Please repeat the part of the material that opens with the line containing "subtitle Vorgehensweise [148, 382, 1127, 420]" and closes with the line containing "list Konsequenz: Daraus", word for word.

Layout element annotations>
---
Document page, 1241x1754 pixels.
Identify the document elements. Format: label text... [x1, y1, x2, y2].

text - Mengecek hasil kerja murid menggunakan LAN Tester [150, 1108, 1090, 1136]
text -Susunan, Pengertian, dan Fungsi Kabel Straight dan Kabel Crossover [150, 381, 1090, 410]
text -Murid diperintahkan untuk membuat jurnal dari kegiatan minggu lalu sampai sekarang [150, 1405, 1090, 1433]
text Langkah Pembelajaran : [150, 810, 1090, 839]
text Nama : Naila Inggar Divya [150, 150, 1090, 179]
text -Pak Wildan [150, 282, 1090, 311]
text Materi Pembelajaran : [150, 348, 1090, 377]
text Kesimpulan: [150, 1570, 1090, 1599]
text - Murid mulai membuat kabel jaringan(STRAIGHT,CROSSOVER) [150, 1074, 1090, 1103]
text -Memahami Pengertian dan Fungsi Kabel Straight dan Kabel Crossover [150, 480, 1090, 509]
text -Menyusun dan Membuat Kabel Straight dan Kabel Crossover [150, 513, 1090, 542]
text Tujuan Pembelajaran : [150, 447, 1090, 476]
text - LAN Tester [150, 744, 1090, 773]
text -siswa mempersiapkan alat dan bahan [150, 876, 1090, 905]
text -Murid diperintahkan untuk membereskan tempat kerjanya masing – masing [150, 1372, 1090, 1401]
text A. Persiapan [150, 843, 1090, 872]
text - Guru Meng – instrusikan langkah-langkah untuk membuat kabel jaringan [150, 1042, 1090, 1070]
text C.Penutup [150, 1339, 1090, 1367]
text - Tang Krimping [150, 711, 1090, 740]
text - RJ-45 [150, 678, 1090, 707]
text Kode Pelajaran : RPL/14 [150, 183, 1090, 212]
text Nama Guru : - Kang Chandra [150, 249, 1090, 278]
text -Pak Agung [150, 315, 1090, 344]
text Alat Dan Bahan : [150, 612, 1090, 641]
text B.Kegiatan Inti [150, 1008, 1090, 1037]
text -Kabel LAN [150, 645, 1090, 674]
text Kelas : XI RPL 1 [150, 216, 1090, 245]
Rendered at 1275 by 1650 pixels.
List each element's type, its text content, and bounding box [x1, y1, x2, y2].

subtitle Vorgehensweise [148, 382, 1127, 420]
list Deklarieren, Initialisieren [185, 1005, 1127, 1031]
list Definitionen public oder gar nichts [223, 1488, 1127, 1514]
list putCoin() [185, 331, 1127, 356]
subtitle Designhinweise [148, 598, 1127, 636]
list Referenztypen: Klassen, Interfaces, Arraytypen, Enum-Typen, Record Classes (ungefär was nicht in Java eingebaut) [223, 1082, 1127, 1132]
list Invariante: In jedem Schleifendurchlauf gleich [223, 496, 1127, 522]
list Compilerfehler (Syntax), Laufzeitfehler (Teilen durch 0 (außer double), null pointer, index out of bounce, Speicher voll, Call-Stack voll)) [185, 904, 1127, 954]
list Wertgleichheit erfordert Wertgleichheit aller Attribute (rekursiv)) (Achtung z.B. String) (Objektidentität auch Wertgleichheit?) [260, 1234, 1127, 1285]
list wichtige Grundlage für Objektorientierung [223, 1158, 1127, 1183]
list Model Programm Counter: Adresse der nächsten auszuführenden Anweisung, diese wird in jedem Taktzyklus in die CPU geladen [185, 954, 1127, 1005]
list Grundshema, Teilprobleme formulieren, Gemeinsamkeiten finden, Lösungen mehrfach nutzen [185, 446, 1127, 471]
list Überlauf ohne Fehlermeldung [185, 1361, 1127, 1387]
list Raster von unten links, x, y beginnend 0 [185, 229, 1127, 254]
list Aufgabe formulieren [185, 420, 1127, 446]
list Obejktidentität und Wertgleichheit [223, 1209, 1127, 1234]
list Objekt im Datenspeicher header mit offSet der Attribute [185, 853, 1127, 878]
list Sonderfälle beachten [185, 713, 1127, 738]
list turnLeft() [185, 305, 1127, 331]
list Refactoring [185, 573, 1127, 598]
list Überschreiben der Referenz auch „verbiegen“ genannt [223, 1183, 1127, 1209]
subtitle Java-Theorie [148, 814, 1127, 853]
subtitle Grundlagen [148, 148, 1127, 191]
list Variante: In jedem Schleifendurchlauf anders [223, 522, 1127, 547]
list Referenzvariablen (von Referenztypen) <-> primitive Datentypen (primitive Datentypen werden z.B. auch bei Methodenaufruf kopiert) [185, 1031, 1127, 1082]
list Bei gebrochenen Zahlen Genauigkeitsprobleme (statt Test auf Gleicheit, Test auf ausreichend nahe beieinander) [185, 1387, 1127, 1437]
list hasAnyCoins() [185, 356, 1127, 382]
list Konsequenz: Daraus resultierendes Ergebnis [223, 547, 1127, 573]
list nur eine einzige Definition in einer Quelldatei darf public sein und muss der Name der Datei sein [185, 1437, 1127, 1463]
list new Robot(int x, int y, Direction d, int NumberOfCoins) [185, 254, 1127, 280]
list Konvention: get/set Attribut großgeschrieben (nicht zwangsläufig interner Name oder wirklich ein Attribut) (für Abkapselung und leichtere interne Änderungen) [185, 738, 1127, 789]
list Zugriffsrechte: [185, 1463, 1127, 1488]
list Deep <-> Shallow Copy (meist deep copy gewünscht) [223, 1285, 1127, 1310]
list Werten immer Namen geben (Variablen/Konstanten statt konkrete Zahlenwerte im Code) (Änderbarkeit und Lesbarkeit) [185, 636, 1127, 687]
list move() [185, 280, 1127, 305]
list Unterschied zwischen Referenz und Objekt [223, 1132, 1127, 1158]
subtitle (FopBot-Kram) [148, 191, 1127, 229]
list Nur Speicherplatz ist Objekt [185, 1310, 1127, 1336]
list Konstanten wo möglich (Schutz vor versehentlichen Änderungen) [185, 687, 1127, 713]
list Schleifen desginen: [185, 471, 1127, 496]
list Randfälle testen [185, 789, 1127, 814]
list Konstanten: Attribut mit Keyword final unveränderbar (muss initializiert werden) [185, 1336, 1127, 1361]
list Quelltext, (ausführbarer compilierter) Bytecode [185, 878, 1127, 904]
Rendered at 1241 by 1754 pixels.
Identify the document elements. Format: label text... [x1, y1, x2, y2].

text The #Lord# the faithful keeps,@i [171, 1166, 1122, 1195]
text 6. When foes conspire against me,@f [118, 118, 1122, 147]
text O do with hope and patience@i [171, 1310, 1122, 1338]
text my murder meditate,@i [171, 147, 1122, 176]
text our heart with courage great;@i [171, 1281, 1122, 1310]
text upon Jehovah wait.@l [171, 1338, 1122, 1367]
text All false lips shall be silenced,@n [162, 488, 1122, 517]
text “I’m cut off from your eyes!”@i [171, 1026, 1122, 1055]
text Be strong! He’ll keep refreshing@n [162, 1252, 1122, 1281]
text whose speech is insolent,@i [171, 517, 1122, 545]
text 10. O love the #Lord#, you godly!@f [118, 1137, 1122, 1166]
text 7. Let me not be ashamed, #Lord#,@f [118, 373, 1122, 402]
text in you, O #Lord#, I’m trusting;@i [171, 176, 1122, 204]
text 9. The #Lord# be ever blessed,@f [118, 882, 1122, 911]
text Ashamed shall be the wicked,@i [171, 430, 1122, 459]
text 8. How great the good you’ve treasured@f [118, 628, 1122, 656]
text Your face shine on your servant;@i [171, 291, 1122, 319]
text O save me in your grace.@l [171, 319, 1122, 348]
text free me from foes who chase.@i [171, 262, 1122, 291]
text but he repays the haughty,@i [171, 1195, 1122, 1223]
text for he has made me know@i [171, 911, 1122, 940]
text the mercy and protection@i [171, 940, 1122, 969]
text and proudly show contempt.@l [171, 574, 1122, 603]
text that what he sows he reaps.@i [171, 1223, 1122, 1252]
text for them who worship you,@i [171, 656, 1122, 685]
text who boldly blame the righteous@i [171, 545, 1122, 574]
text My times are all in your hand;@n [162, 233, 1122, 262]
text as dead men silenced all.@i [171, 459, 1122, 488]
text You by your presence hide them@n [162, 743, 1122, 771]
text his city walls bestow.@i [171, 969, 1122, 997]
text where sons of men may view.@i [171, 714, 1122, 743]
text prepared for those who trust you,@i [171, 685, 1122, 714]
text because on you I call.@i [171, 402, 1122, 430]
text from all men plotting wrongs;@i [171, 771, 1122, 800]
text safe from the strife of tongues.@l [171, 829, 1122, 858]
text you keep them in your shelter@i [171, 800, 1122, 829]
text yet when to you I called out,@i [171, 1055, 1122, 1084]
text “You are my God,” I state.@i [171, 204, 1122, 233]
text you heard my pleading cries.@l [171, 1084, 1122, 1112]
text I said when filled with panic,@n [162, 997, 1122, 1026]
---
ANSWER TO THE EXERCISE>
subtitle Vorgehensweise [148, 382, 1127, 420]
list Deklarieren, Initialisieren [185, 1005, 1127, 1031]
list Definitionen public oder gar nichts [223, 1488, 1127, 1514]
list putCoin() [185, 331, 1127, 356]
subtitle Designhinweise [148, 598, 1127, 636]
list Referenztypen: Klassen, Interfaces, Arraytypen, Enum-Typen, Record Classes (ungefär was nicht in Java eingebaut) [223, 1082, 1127, 1132]
list Invariante: In jedem Schleifendurchlauf gleich [223, 496, 1127, 522]
list Compilerfehler (Syntax), Laufzeitfehler (Teilen durch 0 (außer double), null pointer, index out of bounce, Speicher voll, Call-Stack voll)) [185, 904, 1127, 954]
list Wertgleichheit erfordert Wertgleichheit aller Attribute (rekursiv)) (Achtung z.B. String) (Objektidentität auch Wertgleichheit?) [260, 1234, 1127, 1285]
list wichtige Grundlage für Objektorientierung [223, 1158, 1127, 1183]
list Model Programm Counter: Adresse der nächsten auszuführenden Anweisung, diese wird in jedem Taktzyklus in die CPU geladen [185, 954, 1127, 1005]
list Grundshema, Teilprobleme formulieren, Gemeinsamkeiten finden, Lösungen mehrfach nutzen [185, 446, 1127, 471]
list Überlauf ohne Fehlermeldung [185, 1361, 1127, 1387]
list Raster von unten links, x, y beginnend 0 [185, 229, 1127, 254]
list Aufgabe formulieren [185, 420, 1127, 446]
list Obejktidentität und Wertgleichheit [223, 1209, 1127, 1234]
list Objekt im Datenspeicher header mit offSet der Attribute [185, 853, 1127, 878]
list Sonderfälle beachten [185, 713, 1127, 738]
list turnLeft() [185, 305, 1127, 331]
list Refactoring [185, 573, 1127, 598]
list Überschreiben der Referenz auch „verbiegen“ genannt [223, 1183, 1127, 1209]
subtitle Java-Theorie [148, 814, 1127, 853]
subtitle Grundlagen [148, 148, 1127, 191]
list Variante: In jedem Schleifendurchlauf anders [223, 522, 1127, 547]
list Referenzvariablen (von Referenztypen) <-> primitive Datentypen (primitive Datentypen werden z.B. auch bei Methodenaufruf kopiert) [185, 1031, 1127, 1082]
list Bei gebrochenen Zahlen Genauigkeitsprobleme (statt Test auf Gleicheit, Test auf ausreichend nahe beieinander) [185, 1387, 1127, 1437]
list hasAnyCoins() [185, 356, 1127, 382]
list Konsequenz: Daraus resultierendes Ergebnis [223, 547, 1127, 573]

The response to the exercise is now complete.